One provision would require all institutions approved by the U.S. Department of Homeland Security to accept foreign students to be accredited by a regional or national accrediting agency recognized by the U.S. Department of Education. Two years ago, a major Chronicle investigation revealed that the lack of such a requirement in current student-visa law allowed “sham” universities to enroll thousands of foreign students and permit them to work in the United States. Federal investigators concluded that, without controls to verify colleges’ legitimacy to accept foreign students, the student-visa system was vulnerable to fraud.
A second amendment would require front-line customs officials to have real-time access to the federal student-visa database within 120 days of the legislation’s enactment. The language was prompted by last month’s bombing at the Boston Marathon. A Kazakh student who has been charged with hiding evidence for one of the bombing suspects apparently entered the United States even though his status as an international student had been terminated in the database. That’s because border agents do not have access to the database, a loophole the U.S. Department of Homeland Security has vowed to close.
While colleges have said the data-sharing problem needs to be fixed, Nafsa: Association of International Educators had expressed concern about the provision because it would suspend issuance of student visas if the deadline was not met.

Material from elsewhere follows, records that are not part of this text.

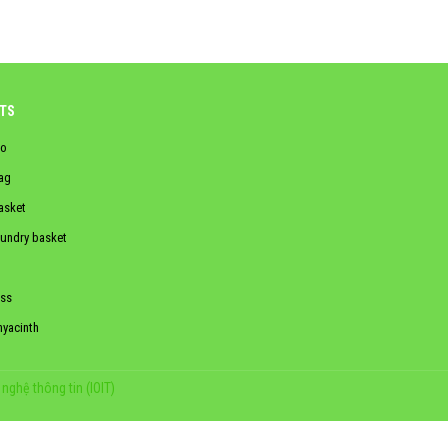
TS
o
ag
asket
aundry basket
ss
hyacinth
nghệ thông tin (IOIT)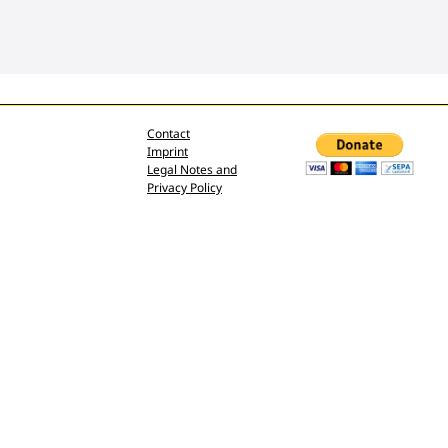
Contact
Imprint
Legal Notes and
Privacy Policy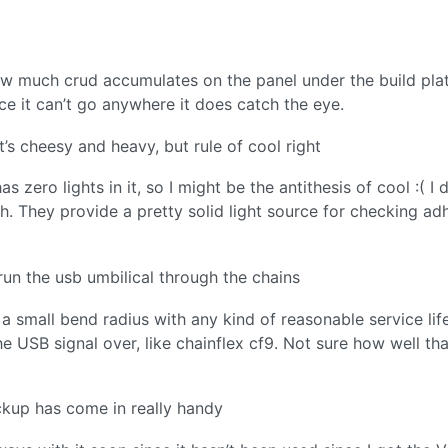
ow much crud accumulates on the panel under the build plate
nce it can’t go anywhere it does catch the eye.
t’s cheesy and heavy, but rule of cool right
 zero lights in it, so I might be the antithesis of cool :( I 
h. They provide a pretty solid light source for checking ad
d run the usb umbilical through the chains
a small bend radius with any kind of reasonable service life
 USB signal over, like chainflex cf9. Not sure how well tha
ackup has come in really handy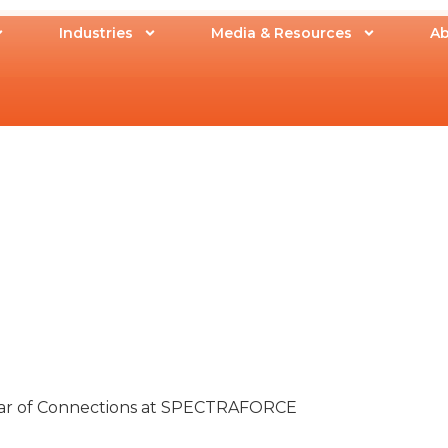
Industries
Media & Resources
Ab
Year of Connections at SPECTRAFORCE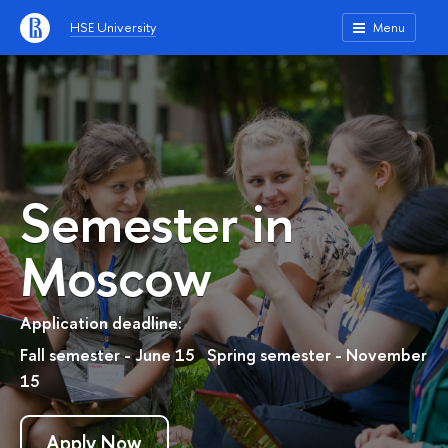
HSE University
Menu
Semester in
Moscow
Application deadline:
Fall semester - June 15 Spring semester - November
15
Apply Now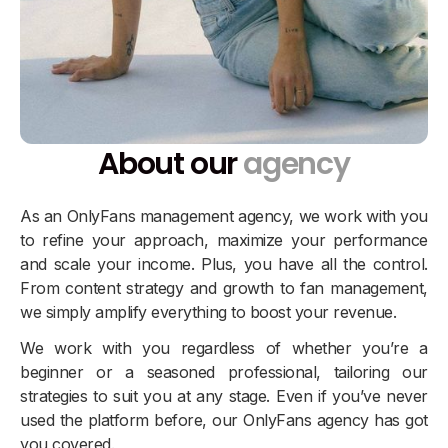
About our
agency
As an OnlyFans management agency, we work with you
to refine your approach, maximize your performance
and scale your income. Plus, you have all the control.
From content strategy and growth to fan management,
we simply amplify everything to boost your revenue.
We work with you regardless of whether you’re a
beginner or a seasoned professional, tailoring our
strategies to suit you at any stage. Even if you’ve never
used the platform before, our OnlyFans agency has got
you covered.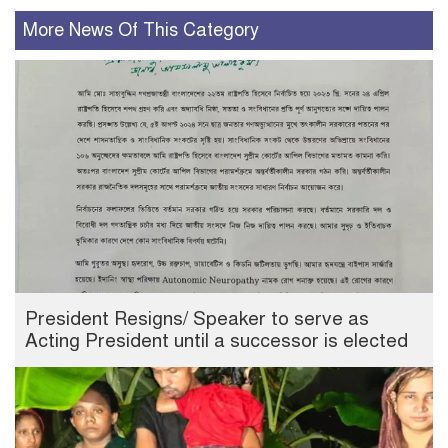
More News Of This Category
President Resigns/ Speaker to serve as
Acting President until a successor is elected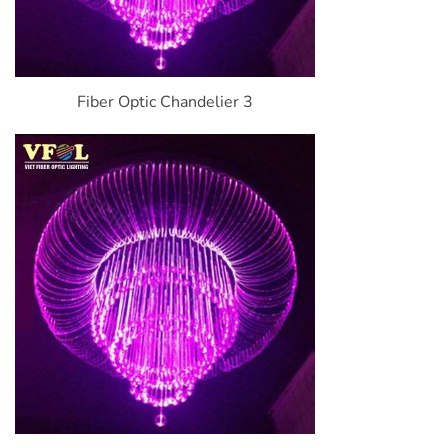
Fiber Optic Chandelier 3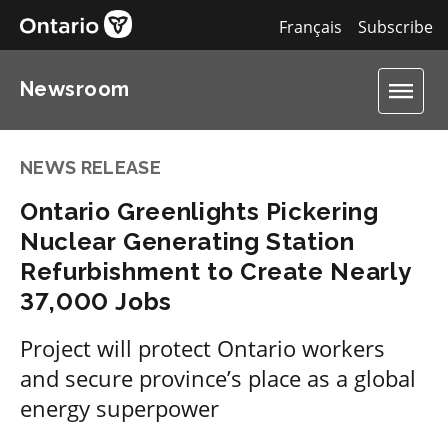
Français
Subscribe
Newsroom
NEWS RELEASE
Ontario Greenlights Pickering
Nuclear Generating Station
Refurbishment to Create Nearly
37,000 Jobs
Project will protect Ontario workers
and secure province’s place as a global
energy superpower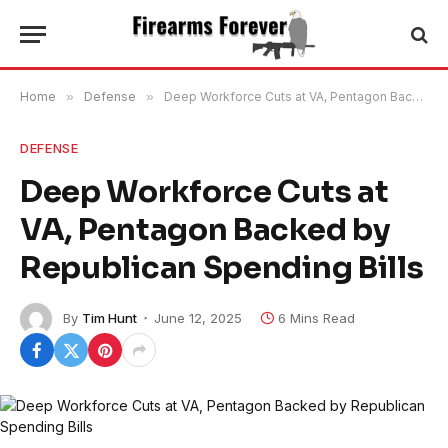
Home
»
Defense
»
Deep Workforce Cuts at VA, Pentagon Backed by Republican Spending Bills
DEFENSE
Deep Workforce Cuts at
VA, Pentagon Backed by
Republican Spending Bills
By
Tim Hunt
June 12, 2025
6 Mins Read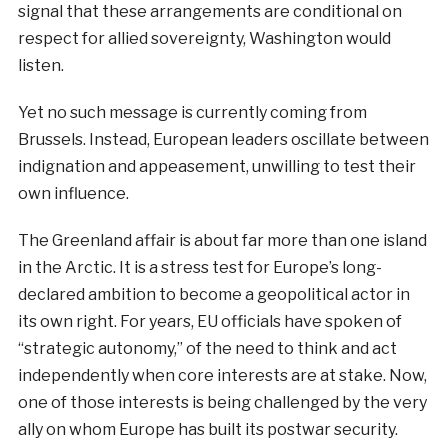
signal that these arrangements are conditional on
respect for allied sovereignty, Washington would
listen.
Yet no such message is currently coming from
Brussels. Instead, European leaders oscillate between
indignation and appeasement, unwilling to test their
own influence.
The Greenland affair is about far more than one island
in the Arctic. It is a stress test for Europe’s long-
declared ambition to become a geopolitical actor in
its own right. For years, EU officials have spoken of
“strategic autonomy,” of the need to think and act
independently when core interests are at stake. Now,
one of those interests is being challenged by the very
ally on whom Europe has built its postwar security.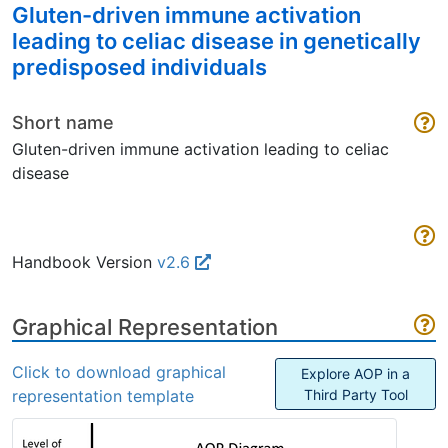
Gluten-driven immune activation
leading to celiac disease in genetically
predisposed individuals
Short name
Gluten-driven immune activation leading to celiac
disease
Handbook Version
v2.6
Graphical Representation
Click to download graphical
Explore AOP in a
representation template
Third Party Tool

Penalizing international students for Homeland Security’s failure to act is wrong, the organization said, noting that foreign students are far more closely tracked than other visa holders.
Both amendments, which passed the committee unanimously on voice votes, were proposed by Sen. Charles E. Grassley, an Iowa Republican. Mr. Grassley, who has voiced concern about the security of the student-visa system, also proposed several other amendments related to higher education, but they were defeated.